▶ **Extract**:
Max Consecutive Ones (Leetcode)

I think this is an interesting loop, and a nice intro question to people still getting their feet wet with programming and algorithmic thinking. It’s a sort of scan problem.

Solution

class Solution:
    def findMaxConsecutiveOnes(self, nums: List[int]) -> int:
        m = 0
        c = 0
        for n in nums:
            if n == 1:
                c += 1
                m = max(m, c)
            else:
                c = 0
        return m

The sort of “invariants” you have to maintain, or the general idea of the state-of-our-scanner (slightly) evolving as we see different values, is a good muscle to build.

More interesting loops here.

Single Number (Leetcode)

I don’t like this one. Let’s discuss two solutions:

Natural Solution

Here’s a natural-enough solution in Python. Observe how we use a “counter” object; that’s basically a hashmap, which is a fine-enough solution as well in my opinion. This is, in my opinion, the “right” solution.

class Solution:
    def singleNumber(self, nums: List[int]) -> int:
        counter = collections.Counter()

▶ **Extracted material**:
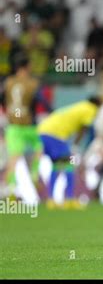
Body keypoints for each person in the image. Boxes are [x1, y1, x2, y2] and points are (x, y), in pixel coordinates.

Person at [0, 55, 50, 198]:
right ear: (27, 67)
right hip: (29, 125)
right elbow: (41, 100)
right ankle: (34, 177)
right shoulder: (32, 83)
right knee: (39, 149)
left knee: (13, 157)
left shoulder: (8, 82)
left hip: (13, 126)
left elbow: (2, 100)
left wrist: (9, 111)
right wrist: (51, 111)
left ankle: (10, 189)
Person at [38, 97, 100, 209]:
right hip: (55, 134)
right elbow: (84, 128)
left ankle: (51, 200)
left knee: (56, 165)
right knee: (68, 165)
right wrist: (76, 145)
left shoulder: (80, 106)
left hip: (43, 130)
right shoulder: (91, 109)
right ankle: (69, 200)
* * *
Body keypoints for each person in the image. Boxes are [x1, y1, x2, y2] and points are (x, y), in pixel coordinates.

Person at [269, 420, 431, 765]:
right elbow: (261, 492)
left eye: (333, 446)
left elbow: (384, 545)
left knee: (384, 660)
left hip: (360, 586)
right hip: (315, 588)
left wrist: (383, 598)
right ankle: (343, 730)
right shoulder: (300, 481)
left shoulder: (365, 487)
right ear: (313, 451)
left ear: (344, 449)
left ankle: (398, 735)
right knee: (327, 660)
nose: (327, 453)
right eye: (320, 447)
* * *
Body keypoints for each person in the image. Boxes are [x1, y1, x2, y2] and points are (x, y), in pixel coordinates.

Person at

▶ **Required actions**:
- A) Do the following statements agree with the Leetcode text? For each, answer yes or no and quote the words of the text that decide it.
(i) The writer calls Max Consecutive Ones a good first question for people who are still new to programming.
(ii) The writer likes the Single Number problem.
(iii) The writer considers the counter-based solution to Single Number the "right" one.
- B) Can you pick up the Leetcode text right after its last line and continue it?

▶ **Answers for this exercise**:
- A)
(i) Yes: "a nice intro question to people still getting their feet wet with programming and algorithmic thinking"
(ii) No: "I don’t like this one."
(iii) Yes: "This is, in my opinion, the “right” solution."

- B)
        for n in nums:
            counter[n] += 1
        for n in counter:
            if counter[n] == 1: return n
        # return None, assert. 

This is “inefficient”, in the sense that we’re using O(n) space and a bit more than O(n) time (I’m a pedant about hashmap time). However, it solves the general problem of “what’s the unique element in this sequence”. That problem isn’t super-common, but it’s not way-out-there.

Desired Solution

But! They want constant space and linear time. This is a nice enough “think outside the box” thing, but it’s so obviously fishing for a trick after-the-fact. It’s a tail-wagging-the-dog sort of situation, where someone obviously observed an interesting trick, and then constructed a question that can only be reasonably answered with that trick. What’s the trick? It involves XOR identities.

class Solution:
    def singleNumber(self, nums: List[int]) -> int:
        return reduce(lambda a, b: a ^ b, nums)

Ooooh. The observation is that for XOR operation (the ^ operator):

  • a^a = 0
  • a^0 = a
  • And everything commutes

So a sequence like a^a^b^b^c = c, because we end up with 0^0^c=c. That’s neat, but extremely dependent on the idea that the sequence contains an even number of every element, except one, which exists an odd number of times. I suppose it’s neat to keep the “flexibility” of thinking of array contents as values (as we do in the typical solution) and bit-sequences, but it’s really a fishing sort of question.

I’d do this for fun (I did do this for fun), but I’d suggest avoiding it except to show a neat consequence of XOR identities in a classroom. More bit manipulation questions here.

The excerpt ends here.